| Work request |
Retype the lines of the material from its beginning through the line containing "of their services.", both included.

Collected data

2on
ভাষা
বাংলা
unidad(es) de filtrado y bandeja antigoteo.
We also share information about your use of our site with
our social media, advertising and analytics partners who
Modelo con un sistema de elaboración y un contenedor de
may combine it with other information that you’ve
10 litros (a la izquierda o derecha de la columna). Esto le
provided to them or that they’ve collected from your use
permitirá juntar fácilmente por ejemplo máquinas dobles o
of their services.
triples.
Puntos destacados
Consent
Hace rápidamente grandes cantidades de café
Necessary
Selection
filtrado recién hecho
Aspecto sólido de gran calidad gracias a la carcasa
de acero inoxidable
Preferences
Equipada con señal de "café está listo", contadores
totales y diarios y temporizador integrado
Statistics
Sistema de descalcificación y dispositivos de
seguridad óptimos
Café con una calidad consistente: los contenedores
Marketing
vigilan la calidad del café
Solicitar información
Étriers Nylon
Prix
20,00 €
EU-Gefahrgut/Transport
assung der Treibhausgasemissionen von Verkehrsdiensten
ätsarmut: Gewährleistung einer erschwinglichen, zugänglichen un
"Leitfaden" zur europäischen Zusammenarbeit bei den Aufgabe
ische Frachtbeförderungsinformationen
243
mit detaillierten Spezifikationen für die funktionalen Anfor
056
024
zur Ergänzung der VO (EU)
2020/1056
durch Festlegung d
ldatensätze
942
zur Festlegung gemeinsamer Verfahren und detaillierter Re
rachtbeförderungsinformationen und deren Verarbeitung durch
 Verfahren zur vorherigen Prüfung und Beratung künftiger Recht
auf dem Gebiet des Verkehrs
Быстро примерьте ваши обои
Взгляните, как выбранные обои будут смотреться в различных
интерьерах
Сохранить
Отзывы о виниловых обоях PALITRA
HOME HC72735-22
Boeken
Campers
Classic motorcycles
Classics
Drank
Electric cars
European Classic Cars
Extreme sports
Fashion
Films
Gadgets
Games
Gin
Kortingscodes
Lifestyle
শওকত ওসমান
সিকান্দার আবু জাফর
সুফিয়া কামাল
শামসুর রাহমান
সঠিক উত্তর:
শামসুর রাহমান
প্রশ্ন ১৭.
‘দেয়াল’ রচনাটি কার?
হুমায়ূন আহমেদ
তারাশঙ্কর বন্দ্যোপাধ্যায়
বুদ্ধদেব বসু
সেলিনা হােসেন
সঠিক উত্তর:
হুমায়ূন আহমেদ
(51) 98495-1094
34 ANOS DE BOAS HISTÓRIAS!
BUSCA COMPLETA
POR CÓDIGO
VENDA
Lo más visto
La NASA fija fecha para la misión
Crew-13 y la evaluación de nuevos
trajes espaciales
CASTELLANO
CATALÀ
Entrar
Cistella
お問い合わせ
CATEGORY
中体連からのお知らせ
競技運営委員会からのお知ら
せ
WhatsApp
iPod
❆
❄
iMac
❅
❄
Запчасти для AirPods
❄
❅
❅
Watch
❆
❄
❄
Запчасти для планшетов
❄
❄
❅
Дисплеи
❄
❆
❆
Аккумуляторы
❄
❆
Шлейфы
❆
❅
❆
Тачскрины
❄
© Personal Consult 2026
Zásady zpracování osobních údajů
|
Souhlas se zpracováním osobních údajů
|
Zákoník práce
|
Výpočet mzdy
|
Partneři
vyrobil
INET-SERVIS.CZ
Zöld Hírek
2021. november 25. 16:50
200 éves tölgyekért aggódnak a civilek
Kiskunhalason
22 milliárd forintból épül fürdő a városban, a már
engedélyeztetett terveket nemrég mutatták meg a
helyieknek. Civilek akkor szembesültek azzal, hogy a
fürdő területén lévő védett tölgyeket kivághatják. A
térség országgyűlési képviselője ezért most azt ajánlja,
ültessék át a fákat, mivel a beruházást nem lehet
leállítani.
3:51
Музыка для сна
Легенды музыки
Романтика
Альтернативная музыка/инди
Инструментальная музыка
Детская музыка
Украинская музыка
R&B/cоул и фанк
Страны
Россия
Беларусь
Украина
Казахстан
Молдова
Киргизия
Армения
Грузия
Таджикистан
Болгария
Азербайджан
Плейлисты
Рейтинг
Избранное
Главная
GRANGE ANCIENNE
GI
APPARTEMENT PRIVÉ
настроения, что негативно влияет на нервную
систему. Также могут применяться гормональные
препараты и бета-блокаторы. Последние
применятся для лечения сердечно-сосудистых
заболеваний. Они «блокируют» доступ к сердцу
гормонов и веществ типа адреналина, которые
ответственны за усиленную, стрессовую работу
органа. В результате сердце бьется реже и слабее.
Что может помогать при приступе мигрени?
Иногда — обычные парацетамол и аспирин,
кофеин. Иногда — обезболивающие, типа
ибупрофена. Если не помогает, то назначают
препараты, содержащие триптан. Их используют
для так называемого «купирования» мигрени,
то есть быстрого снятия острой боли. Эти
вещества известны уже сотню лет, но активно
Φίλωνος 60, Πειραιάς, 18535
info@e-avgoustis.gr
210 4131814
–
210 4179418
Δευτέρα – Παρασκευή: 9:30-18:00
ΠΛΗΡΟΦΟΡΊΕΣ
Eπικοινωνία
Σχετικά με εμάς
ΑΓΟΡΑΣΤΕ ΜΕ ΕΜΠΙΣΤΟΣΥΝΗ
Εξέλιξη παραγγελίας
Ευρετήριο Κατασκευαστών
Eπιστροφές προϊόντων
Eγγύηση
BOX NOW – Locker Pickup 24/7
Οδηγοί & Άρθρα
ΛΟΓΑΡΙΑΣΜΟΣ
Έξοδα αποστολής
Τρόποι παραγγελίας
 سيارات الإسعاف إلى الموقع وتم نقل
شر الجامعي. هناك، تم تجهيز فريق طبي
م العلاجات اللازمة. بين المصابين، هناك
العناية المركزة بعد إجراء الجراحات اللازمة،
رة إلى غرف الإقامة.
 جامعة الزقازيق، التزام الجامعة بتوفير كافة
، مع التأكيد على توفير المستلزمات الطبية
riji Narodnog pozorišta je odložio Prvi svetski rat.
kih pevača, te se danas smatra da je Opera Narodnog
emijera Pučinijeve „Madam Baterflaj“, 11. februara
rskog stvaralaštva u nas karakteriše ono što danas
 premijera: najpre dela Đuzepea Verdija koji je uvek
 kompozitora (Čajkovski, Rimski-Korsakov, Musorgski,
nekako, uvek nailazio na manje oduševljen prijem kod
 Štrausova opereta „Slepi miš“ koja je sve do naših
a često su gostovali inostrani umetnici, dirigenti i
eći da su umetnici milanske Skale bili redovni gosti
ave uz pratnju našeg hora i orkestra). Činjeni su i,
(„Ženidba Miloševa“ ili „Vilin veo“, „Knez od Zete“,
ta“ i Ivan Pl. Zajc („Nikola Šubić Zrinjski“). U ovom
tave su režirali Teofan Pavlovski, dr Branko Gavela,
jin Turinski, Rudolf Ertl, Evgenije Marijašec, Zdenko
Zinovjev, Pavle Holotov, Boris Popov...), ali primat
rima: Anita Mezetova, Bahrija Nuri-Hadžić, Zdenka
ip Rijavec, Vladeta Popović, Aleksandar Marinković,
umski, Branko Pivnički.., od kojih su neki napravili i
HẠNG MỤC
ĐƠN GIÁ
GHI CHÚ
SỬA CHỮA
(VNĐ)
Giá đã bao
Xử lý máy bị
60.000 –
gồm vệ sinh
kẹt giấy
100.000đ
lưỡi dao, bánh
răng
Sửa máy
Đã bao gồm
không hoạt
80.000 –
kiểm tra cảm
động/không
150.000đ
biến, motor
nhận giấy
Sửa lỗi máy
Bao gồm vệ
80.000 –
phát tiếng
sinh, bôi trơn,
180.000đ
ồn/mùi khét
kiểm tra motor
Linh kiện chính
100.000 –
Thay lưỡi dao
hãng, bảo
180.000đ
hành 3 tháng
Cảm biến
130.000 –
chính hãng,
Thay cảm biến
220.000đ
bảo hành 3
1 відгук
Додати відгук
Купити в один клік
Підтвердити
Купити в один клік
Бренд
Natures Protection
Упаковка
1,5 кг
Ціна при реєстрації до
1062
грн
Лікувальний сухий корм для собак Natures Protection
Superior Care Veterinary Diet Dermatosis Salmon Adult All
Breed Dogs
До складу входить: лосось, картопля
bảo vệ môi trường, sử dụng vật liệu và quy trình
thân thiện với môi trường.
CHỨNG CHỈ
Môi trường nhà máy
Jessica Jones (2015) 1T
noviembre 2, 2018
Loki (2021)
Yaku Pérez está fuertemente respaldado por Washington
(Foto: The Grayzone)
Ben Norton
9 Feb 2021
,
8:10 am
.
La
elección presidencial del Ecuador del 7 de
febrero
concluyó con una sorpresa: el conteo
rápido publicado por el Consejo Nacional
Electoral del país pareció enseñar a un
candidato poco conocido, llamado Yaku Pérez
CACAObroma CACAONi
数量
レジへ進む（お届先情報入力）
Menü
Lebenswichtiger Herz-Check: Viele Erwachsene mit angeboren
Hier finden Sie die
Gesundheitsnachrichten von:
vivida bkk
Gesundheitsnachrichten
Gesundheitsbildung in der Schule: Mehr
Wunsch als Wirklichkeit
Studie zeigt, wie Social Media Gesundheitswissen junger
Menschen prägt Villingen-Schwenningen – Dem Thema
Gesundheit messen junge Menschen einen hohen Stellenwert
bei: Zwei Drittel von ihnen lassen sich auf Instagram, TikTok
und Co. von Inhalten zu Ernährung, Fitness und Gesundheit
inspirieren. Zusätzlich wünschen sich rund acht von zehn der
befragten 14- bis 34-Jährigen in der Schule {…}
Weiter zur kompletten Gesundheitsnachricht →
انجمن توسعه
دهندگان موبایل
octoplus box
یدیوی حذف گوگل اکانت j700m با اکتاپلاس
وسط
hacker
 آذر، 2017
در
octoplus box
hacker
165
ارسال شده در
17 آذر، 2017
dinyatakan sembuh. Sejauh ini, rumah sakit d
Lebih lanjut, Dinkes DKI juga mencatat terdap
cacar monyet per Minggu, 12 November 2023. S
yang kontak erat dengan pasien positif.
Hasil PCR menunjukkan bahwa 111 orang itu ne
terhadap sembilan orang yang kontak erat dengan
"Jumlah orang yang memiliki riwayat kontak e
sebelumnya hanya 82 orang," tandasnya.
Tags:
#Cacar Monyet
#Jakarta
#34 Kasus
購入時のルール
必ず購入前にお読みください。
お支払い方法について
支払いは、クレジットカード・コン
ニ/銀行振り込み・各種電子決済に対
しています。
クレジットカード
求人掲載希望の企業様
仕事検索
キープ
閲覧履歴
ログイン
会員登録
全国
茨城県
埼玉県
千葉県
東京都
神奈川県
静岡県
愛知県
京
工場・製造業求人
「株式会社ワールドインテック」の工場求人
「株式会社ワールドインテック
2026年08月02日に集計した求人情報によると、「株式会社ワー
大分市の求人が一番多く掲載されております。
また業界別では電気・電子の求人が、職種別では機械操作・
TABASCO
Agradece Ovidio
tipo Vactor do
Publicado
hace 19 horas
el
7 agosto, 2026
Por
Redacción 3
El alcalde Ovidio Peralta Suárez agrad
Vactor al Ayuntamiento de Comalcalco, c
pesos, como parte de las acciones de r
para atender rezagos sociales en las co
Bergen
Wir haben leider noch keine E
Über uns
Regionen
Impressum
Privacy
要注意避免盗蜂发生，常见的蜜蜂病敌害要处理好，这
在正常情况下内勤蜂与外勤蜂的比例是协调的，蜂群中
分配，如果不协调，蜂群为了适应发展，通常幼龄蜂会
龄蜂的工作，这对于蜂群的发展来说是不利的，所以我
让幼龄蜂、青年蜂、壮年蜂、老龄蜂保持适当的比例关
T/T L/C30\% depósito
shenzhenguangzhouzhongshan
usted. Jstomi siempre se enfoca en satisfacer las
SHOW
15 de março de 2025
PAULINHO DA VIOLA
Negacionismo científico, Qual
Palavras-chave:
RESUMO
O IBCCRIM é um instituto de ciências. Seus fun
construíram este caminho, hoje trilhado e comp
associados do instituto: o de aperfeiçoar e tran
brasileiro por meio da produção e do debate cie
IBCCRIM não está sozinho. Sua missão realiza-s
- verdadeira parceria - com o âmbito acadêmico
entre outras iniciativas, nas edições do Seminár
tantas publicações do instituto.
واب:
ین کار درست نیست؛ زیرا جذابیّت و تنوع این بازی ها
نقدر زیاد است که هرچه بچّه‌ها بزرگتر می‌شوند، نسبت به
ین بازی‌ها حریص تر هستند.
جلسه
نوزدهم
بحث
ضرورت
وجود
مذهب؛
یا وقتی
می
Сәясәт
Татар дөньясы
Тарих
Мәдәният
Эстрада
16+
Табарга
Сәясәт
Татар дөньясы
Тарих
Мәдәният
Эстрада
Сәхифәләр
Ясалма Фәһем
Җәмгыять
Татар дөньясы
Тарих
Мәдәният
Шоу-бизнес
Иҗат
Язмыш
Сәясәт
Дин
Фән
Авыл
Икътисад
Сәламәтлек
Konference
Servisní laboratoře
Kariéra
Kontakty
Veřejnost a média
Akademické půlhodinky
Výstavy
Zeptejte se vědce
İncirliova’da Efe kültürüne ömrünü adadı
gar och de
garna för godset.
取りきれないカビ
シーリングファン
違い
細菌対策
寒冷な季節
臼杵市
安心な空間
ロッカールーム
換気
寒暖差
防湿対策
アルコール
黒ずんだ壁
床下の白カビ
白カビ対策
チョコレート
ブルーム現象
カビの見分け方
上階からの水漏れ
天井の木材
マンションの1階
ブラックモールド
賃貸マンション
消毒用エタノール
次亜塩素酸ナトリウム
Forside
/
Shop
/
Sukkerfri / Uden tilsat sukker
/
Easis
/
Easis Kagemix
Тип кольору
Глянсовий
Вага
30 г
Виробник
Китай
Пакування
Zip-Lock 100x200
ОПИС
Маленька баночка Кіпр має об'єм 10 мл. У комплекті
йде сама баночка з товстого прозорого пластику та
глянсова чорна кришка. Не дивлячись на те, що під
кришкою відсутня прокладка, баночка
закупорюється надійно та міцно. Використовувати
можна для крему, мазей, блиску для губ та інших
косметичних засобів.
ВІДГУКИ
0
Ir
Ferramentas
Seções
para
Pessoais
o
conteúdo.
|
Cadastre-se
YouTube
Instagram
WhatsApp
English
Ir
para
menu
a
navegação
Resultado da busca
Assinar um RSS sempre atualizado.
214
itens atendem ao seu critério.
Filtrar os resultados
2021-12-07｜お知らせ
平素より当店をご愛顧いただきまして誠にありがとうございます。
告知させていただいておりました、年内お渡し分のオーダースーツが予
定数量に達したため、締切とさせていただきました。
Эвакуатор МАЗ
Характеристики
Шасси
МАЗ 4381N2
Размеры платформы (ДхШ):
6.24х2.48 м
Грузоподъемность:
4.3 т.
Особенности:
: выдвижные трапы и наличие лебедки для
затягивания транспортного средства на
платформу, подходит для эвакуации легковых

| Task response |
2on
ভাষা
বাংলা
unidad(es) de filtrado y bandeja antigoteo.
We also share information about your use of our site with
our social media, advertising and analytics partners who
Modelo con un sistema de elaboración y un contenedor de
may combine it with other information that you’ve
10 litros (a la izquierda o derecha de la columna). Esto le
provided to them or that they’ve collected from your use
permitirá juntar fácilmente por ejemplo máquinas dobles o
of their services.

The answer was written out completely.